Caribou is pretty much the same as reindeer (as best I know, it is a single species with circumpolar distribution, but having several inter fertile sub-species, at least some of which in the western hemisphere seem to remain fairly well genetically isolated from each other due to behavioral reasons). However, unlike reindeer, caribou will never be domesticated, at least by the Ethen-eldeli ("caribou eater") Dene who are the traditionally seasonal nomadic caribou hunters of the American north, since they believe as an article of faith that if the caribou are ever owned, the caribou will leave and never return (see for instance, chapter 6 of the reference here:
https://www.collectionscanada.gc.ca/obj/s4/f2/dsk2/ftp02/NQ32015.pdf). Since caribou traditionally provided to the Dene nearly everything necessary for life, the absence of caribou would be devastating to them; even though a lot of stuff can be purchased from the Northern Store, subsistence hunting and fishing is still very important, and the cultural loss would be huge. I have some (very limited) summertime
experience with the Sayisi Dene of Tadoule Lake, MB, about 100 miles west of Churchill on Hudson Bay and about 60 miles south of the Arctic Circle. A delivery to the village featured on Ice Road Truckers, but in the summer, it's strictly a fly-in village, though you could technically go up the Seal River from Churchill if you were tough and started early
enough in the season, since that's how the Tadoule Lake Band got there from Churchill when they first left the government ghetto (some of the men had scoped out potential relocation sites the previous winter by dog sled, and identified Tadoule Lake as the best spot, in part due to the good fishing). Thankfully, I did not open my fat yap and offer a "helpful suggestion" of domesticating caribou while I was there, though I am sure they would have graciously explained my faux pas and kindly overlooked my ignorance and cultural insensitivity.
In any case, tracking down caribou hides in the Lower 48 might not be too easy. However, for the metrics for which there was a distinct difference in comfort in the results presented in this paper, caribou was top notch, and might be worth the effort. Which makes sense, since the caribou migrate from their summer breeding grounds on the tundra to the boreal forests to winter, and subarctic weather is often as cold as or even colder than the arctic. Jimmy Clipping told me that they'd had a stretch of bad weather the winter prior to my summertime trip, with temps in the mid -50s C (near -60 F), and the snow had drifted up to his eave (8 or 9 feet, by eye). Tadoule Lake is within the wintering range of the Qamanirjuaq herd, so the caribou are naturally properly dressed for such cold conditions. It might also be possible to get reindeer hides, if you wanted to go this route. As I noted above, the differences between caribou and reindeer are slim to none, as far as I know, other than which passport they carry.

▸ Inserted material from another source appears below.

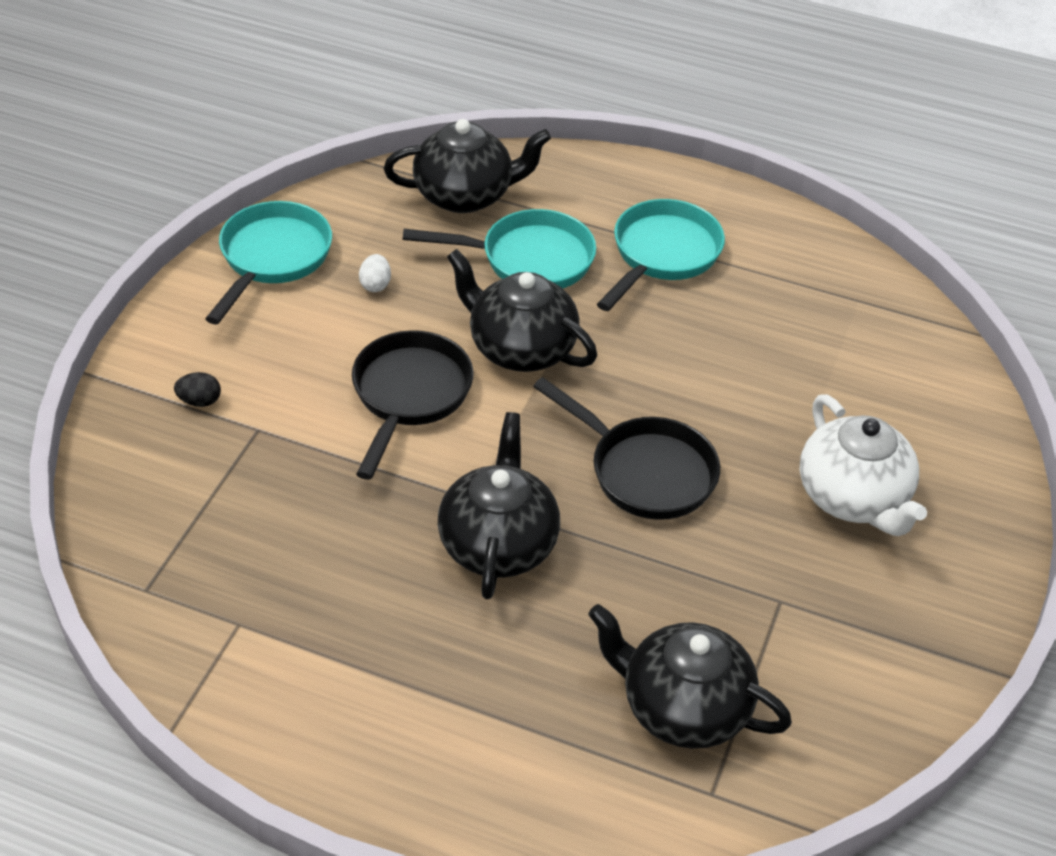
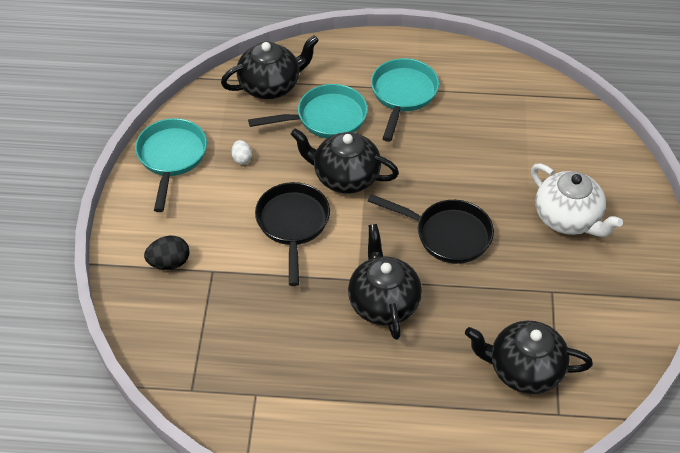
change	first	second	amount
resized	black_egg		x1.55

I also have some info (somewhere in my vastly extensive electronic stash of stuff) on making fish skin rain gear (an article with pretty pictures, but little in the way of technical detail, is here:
https://hakaimagazine.com/article-short/secret-language-salmon-skin-coats/). I have something which shows stitching details and such like and also for making waterproof seal skin kamiks, but I'll have to dig. All of which, together with the caribou hide outerwear, would be very HUSP-y.